You can then use crawl budget data to optimise your website from the ground up.
If a certain blog post is getting crawled regularly, for example, you might want to add some internal links to that post directing to your product pages.
You’ll notice that Google mentioned the use of faceted navigations in the screenshot above. Here’s an example of one.
The faceted navigation is the filterable menu on the left of the page above, Nike’s category page for football boots.
I once worked with a large ecommerce store that used a faceted navigation for their category pages, just like the above.
These filters created tonnes of duplicate URLs that Googlebot would spend all of its time crawling, before leaving the site.
This meant that important pages of the site were being missed entirely. Other categories, high-margin products etc.

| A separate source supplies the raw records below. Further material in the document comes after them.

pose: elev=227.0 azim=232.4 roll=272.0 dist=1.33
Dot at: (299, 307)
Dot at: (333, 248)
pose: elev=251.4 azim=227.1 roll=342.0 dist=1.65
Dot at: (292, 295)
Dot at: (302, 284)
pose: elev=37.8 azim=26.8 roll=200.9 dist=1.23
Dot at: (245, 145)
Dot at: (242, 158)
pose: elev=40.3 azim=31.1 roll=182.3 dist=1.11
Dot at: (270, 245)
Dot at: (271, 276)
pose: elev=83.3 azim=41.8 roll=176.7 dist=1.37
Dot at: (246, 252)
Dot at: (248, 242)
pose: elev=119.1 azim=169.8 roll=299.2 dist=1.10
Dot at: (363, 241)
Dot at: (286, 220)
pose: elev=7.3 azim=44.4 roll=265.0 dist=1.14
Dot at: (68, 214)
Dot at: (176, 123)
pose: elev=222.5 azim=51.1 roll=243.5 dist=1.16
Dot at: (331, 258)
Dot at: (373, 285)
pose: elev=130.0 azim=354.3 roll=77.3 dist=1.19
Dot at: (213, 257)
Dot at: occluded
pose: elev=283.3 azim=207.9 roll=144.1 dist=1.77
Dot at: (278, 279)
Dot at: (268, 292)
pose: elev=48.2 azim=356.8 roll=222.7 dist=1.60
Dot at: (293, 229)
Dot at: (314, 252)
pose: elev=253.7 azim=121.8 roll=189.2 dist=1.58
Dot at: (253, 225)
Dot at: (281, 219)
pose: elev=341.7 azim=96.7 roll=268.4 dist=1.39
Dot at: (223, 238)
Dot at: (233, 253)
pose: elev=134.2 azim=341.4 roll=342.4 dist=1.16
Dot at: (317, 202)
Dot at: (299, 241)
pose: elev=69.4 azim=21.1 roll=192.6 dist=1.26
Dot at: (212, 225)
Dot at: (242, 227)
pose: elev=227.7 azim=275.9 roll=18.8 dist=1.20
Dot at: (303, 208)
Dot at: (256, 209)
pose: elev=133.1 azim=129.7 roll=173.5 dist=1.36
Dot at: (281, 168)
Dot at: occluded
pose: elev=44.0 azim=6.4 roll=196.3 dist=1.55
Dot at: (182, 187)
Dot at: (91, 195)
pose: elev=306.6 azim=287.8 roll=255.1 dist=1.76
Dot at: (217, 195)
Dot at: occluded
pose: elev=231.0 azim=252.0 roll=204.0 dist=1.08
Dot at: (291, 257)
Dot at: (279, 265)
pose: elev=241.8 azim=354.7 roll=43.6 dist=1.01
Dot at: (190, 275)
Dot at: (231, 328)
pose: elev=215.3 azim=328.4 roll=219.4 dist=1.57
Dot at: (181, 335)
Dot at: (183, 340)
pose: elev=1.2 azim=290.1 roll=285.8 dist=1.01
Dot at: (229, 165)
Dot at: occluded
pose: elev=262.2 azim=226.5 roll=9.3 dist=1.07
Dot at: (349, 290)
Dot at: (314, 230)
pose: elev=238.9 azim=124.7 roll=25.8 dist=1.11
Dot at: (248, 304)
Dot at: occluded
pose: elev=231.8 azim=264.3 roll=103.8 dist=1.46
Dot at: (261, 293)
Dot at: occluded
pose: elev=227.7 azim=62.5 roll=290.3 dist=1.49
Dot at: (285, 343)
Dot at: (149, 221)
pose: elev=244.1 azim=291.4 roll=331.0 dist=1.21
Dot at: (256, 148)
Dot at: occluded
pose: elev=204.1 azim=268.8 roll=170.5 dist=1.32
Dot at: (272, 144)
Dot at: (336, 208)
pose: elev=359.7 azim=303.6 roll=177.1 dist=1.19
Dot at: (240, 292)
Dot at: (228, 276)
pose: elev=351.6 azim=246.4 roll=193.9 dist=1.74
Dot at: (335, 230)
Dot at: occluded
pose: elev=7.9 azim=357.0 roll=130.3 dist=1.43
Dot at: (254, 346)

Crawl budget optimisation will reveal issues like this and there are plenty of ways for you to fix them.
More on that stuff later…
Why You Can’t Trust Google Analytics And Crawler Data
The number one advantage of log file data is its accuracy when compared to analytics tools like GA.
Crawler data also doesn’t show the complete picture.
Crawlers will usually conduct a crawl from the homepage or sitemap down, following all internal links. Googlebot behaves differently.
Firstly, Googlebot will discover your pages from external sources. For example, I’ve seen Googlebot hit one of my blog post URLs that used a Twitter UTM tag because the post was shared multiple times on Twitter. A standard crawler is never discovering that URL.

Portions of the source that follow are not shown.